Cattarina: «Un piccolo soffio di luce»

I genitori pieni di domande. E gli sguardi nuovi in famiglia, con gli amici e con i colleghi, in cui si tace perché «tutto parla, dice, spiega, fa vedere, annuncia». La lettera del fondatore dell'"Imprevisto" di Pesaro

Diversi “vecchi” genitori e ragazzi delle nostre Comunità in questo periodo ci hanno chiamato. Per chiederci come stiamo? Come ce la passiamo? Come ci siamo organizzati?

Non ci vuole molto a capire che la vera domanda è un’altra, e i più accorti riescono in qualche modo ad esprimerla: «Cosa dite? Come la vedete voi? Come andrà? Cosa ci vuole dire quanto successo? In cosa devo cambiare? Tu Silvio cosa dici, cosa c’è veramente dentro questa epidemia? Capiremo il mistero, il segreto profondo, vero, definitivo?». E poi, ancor più di queste domande, colpisce il grado di attesa, di struggimento, di commozione che si respira intorno a esse. I sospiri, le pause che risuonano e che si incuneano nelle pieghe delle parole.
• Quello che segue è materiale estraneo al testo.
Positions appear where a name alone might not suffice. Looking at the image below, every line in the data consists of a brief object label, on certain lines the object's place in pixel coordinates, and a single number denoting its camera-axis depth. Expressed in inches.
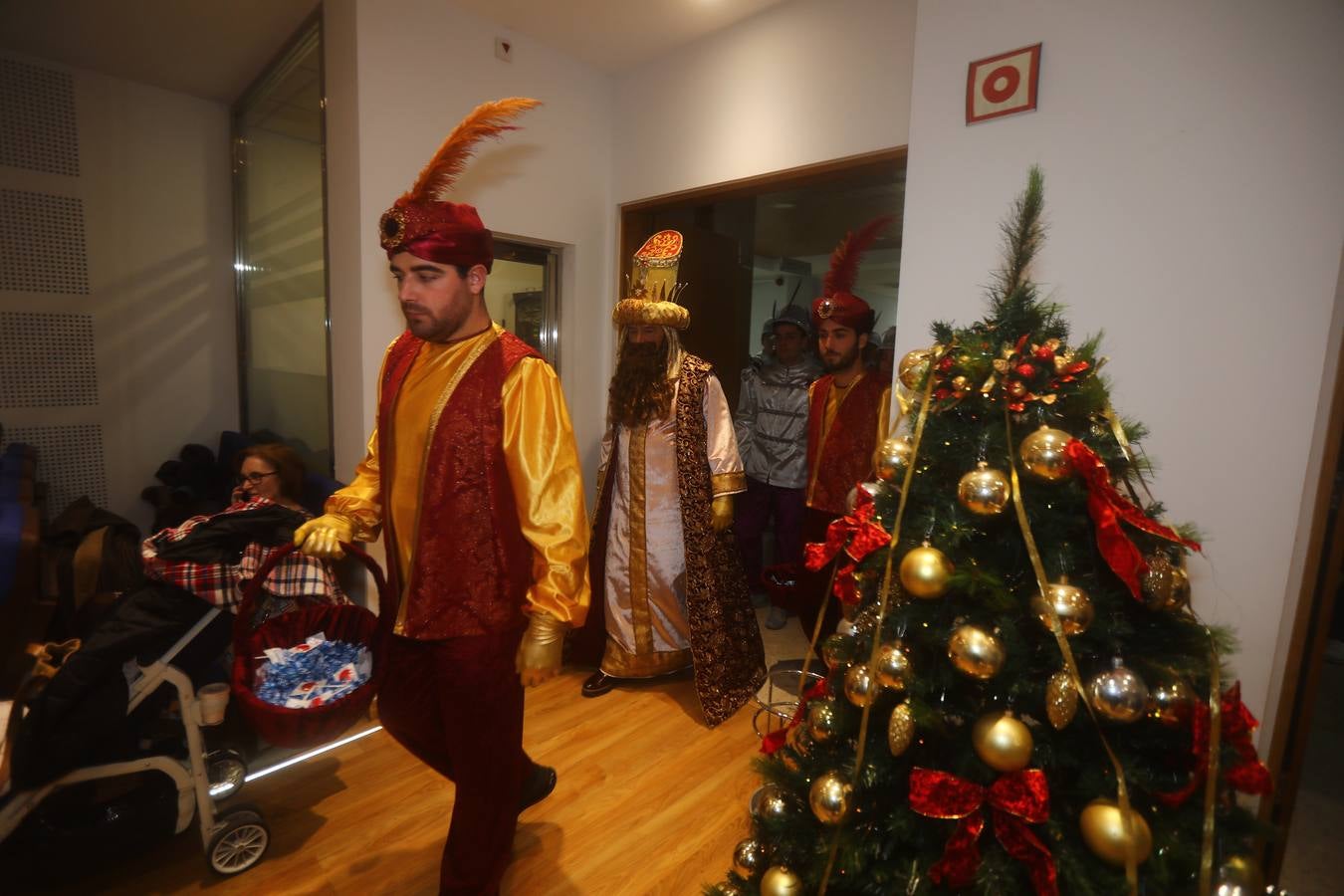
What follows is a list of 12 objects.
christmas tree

Sì, colpisce sempre - in questi giorni con stupore crescente - il desiderio che ogni uomo ha di cercare e trovare un tesoro, scoprire una strada buona, un luogo pieno di felicità.
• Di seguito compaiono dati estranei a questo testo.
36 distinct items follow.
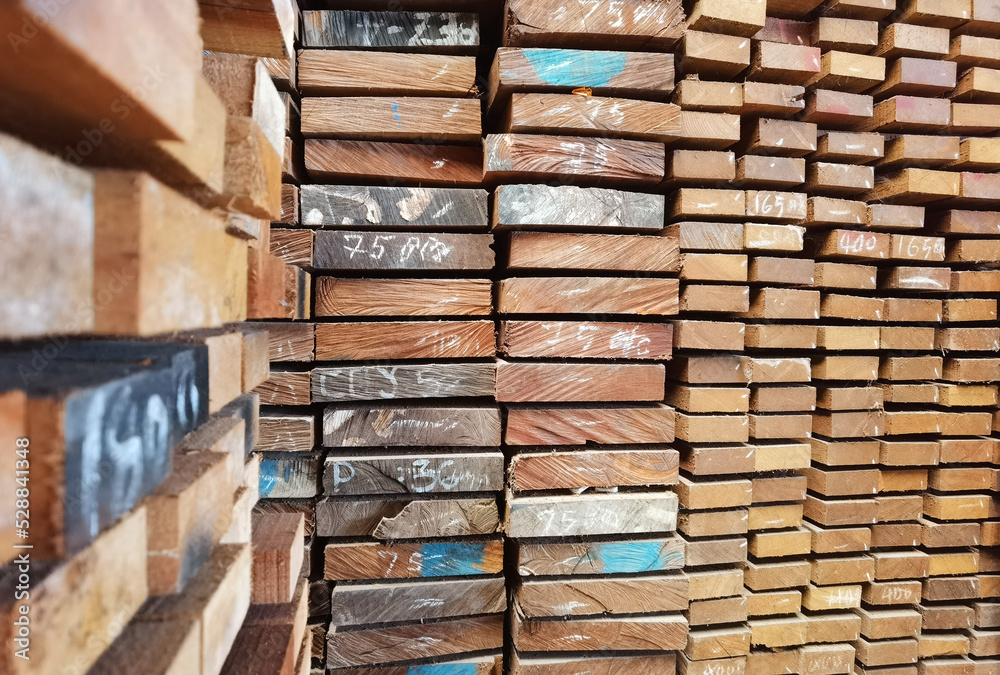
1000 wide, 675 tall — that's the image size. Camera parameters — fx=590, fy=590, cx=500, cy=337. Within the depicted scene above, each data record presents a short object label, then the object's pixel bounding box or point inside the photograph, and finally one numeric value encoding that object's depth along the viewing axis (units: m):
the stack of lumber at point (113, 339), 0.18
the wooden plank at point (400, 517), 0.65
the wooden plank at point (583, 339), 0.65
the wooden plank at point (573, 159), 0.62
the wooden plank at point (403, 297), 0.64
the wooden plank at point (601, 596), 0.67
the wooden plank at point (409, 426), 0.65
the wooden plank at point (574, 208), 0.63
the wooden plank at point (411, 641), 0.65
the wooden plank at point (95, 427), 0.17
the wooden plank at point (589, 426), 0.66
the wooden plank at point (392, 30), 0.65
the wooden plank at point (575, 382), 0.65
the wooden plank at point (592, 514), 0.66
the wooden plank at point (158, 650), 0.23
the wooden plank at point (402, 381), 0.65
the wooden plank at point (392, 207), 0.65
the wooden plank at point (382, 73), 0.63
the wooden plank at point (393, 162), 0.65
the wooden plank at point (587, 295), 0.65
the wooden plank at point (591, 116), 0.63
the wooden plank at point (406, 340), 0.65
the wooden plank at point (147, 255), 0.23
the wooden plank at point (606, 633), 0.67
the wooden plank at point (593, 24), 0.62
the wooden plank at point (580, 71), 0.63
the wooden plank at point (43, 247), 0.19
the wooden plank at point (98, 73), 0.17
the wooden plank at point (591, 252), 0.65
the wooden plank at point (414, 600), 0.65
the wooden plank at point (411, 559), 0.65
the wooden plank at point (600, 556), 0.67
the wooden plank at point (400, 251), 0.64
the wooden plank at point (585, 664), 0.67
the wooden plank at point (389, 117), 0.64
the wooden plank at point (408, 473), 0.65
In queste settimane ci si guarda in modo nuovo, speciale. In famiglia, tra amici, tra colleghi: gli sguardi sono interrogativi e timorosi, silenziosi e supplichevoli. Non si ha tanta voglia di parlare: c’è un’attesa, una sospensione delle parole, del giudizio… Non si vuole aprir bocca perché si vede che tutto parla, dice, spiega, fa vedere, annuncia. Non ancora chiaramente, non con nitidezza, non si capisce veramente, non si comprende bene, non si vede adeguatamente… Si sente tuttavia - quello sì -, si intravvede, si intuisce un piccolo soffio di luce, un lieve venticello che vuole sfondare, una veloce brezza che arriva, che ti raggiunge per parlarti sottovoce.
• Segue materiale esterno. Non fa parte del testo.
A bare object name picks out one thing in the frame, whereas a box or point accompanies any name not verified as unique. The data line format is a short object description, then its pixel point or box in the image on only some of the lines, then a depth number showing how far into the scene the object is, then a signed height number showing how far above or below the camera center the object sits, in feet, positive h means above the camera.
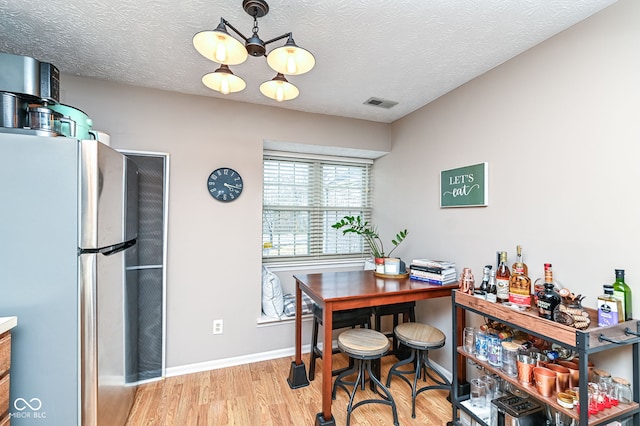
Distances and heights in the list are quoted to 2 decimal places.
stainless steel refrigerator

Allora io, per vedere meglio, per capire, per ricominciare a comprendere guardo i miei ragazzi delle nostre Comunità, sto con loro, parlo con loro, faccio un incontro, un dialogo. Mi metto in mezzo a loro, li guardo, non smetto di toglier loro di dosso il mio sguardo.

L’ho sperimentato già mille volte e sono sicuro che anche in questo drammatico passaggio, se guardo bene, se so aspettare e osservare attentamente tutto dei miei ragazzi - sì, tutto dei loro volti e delle loro storie -, se so immergermi in loro, tuffarmi nelle loro vite, allora piano piano e misteriosamente apparirà la risposta: si crea, nasce, sgorga la risposta, la strada, la meta.

LEGGI ANCHE Don Claudio Burgio: «Tutto sarà per un bene»

Essi la portano, da gran tempo è in loro compagnia: occorre chiedere che improvvisamente fiotti, che esploda… Che si offra.